Task details: Among the records below, find each line that includes the string "Rasul" and copy it.

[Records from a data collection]
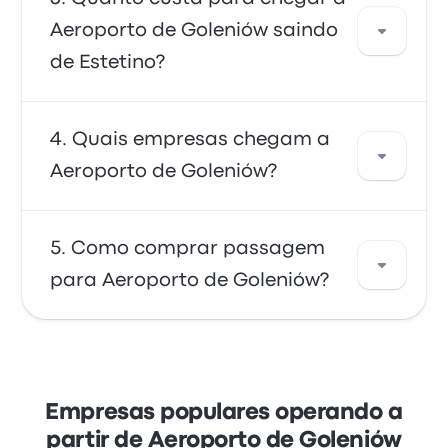
Aeroporto de Goleniów é de ônibus - um
Aeroporto de Goleniów saindo
transporte conveniente para os terminais do
de Estetino?
aeroporto. Os ônibus são baratos, confiáveis
e têm poltronas confortáveis, sendo a opção
preferida de muitos viajantes.
No geral, a passagem entre Aeroporto de
Quais empresas chegam a
Goleniów e Estetino custa cerca de R$ 52. A
Aeroporto de Goleniów?
viagem é oferecida por Follow me! e leva
cerca de 50m. Os preços variam dependendo
do meio de transporte, do horário e da
Você pode viajar com Follow me! para
Como comprar passagem
temporada.
chegar a Aeroporto de Goleniów. A empresa
para Aeroporto de Goleniów?
oferece 10 viagens diárias; os primeiros
ônibus saem às 07:30, e os últimos ônibus
saem às 21:35.
Reserve suas passagens online com a
Busbud. Aproveite a facilidade de pagar com
os principais cartões de crédito, como
Empresas populares operando a
Mastercard, Visa, Amex e outros, bem como
partir de Aeroporto de Goleniów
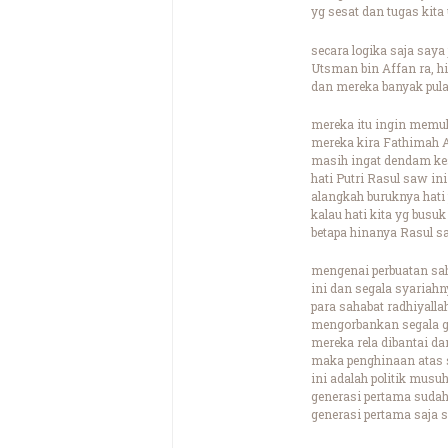
yg sesat dan tugas kit
secara logika saja saya
Utsman bin Affan ra, h
dan mereka banyak pula 
mereka itu ingin memul
mereka kira Fathimah A
masih ingat dendam k
hati Putri Rasul saw in
alangkah buruknya hati 
kalau hati kita yg busu
betapa hinanya Rasul sa
mengenai perbuatan sah
ini dan segala syariahn
para sahabat radhiyalla
mengorbankan segala g
mereka rela dibantai d
maka penghinaan atas s
ini adalah politik mus
generasi pertama sudah
generasi pertama saja 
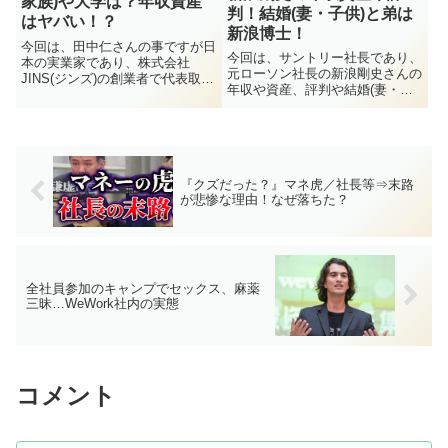
家族)や大学は？年収資産
判！結婚(妻・子供)と弟は
はヤバい！？
新浪博士！
今回は、田中仁さんの事ですが日
今回は、サントリー社長であり、
本の実業家であり、株式会社
元ローソン社長の新浪剛史さんの
JINS(ジンズ)の創業者で代表取締
年収や資産、評判や結婚(妻・子
役社長の田中仁さんの結婚(嫁・
供)、弟は新浪博士ついてなど見
家族)や大学、年収や資産そして
ていきたいと思います。あなた
今現在についてなど見ていきたい
は、毎日なにを飲んでいますか？
と思います。あなたはメガネって
お茶？ジュース？牛乳？水？飲み
していますか？目が悪い人はも...
物には色々な種類がありますよ
『クズだった？』マネ虎／社長等⇒末路
ね。...
が悲惨な理由！なぜ落ちた？
全社員参加のキャンプでセックス、麻薬
三昧…WeWork社内の実態
コメント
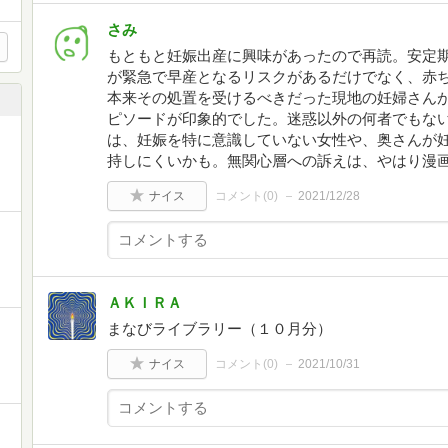
さみ
もともと妊娠出産に興味があったので再読。安定
が緊急で早産となるリスクがあるだけでなく、赤ち
本来その処置を受けるべきだった現地の妊婦さん
ピソードが印象的でした。迷惑以外の何者でもな
は、妊娠を特に意識していない女性や、奥さんが
持しにくいかも。無関心層への訴えは、やはり漫
ナイス
コメント(
0
)
2021/12/28
ＡＫＩＲＡ
まなびライブラリー（１０月分）
ナイス
コメント(
0
)
2021/10/31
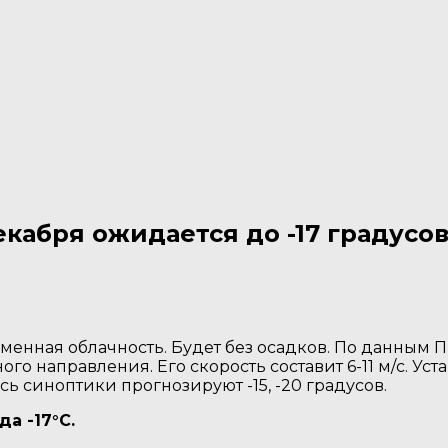
кабря ожидается до -17 градусов
менная облачность. Будет без осадков. По данным 
о направления. Его скорость составит 6-11 м/с. Устан
сь синоптики прогнозируют -15, -20 градусов.
а -17°C.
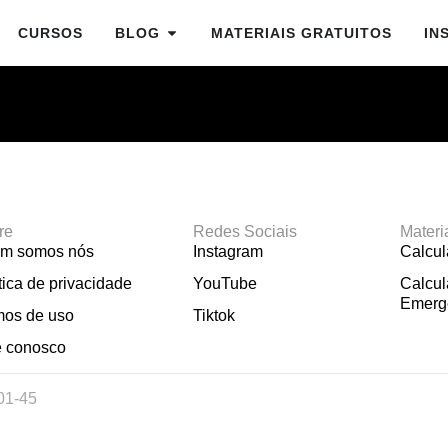
CURSOS
BLOG
MATERIAIS GRATUITOS
IN
re
Redes Sociais
Materi
m somos nós
Instagram
Calcu
tica de privacidade
YouTube
Calcul
Emerg
mos de uso
Tiktok
e conosco
01-45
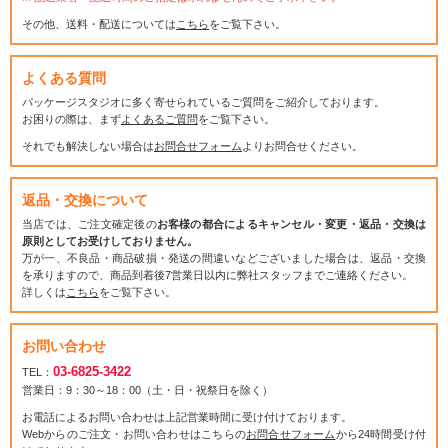
その他、送料・配送については
こちら
をご覧下さい。
よくある質問
パッケージスタジオに多く寄せられているご質問をご紹介しております。
お困りの際は、まず
よくあるご質問
をご覧下さい。
それでも解決しない場合は
お問合せフォーム
よりお問合せください。
返品・交換について
当店では、ご注文確定後の
お客様の都合によるキャンセル・変更・返品・交換は
原則としてお受けしておりません。
万が一、不良品・商品破損・発送の間違いなどございました場合は、返品・交換
を承りますので、商品到着後7営業日以内に弊社スタッフまでご連絡ください。
詳しくは
こちら
をご覧下さい。
お問い合わせ
03-6825-3422
TEL：
営業日：9：30～18：00（土・日・祝祭日を除く）
お電話によるお問い合わせは上記営業時間に受け付けております。
Webからのご注文・お問い合わせはこちらの
お問合せフォーム
から24時間受け付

Task result:
hati Putri Rasul saw in
betapa hinanya Rasul sa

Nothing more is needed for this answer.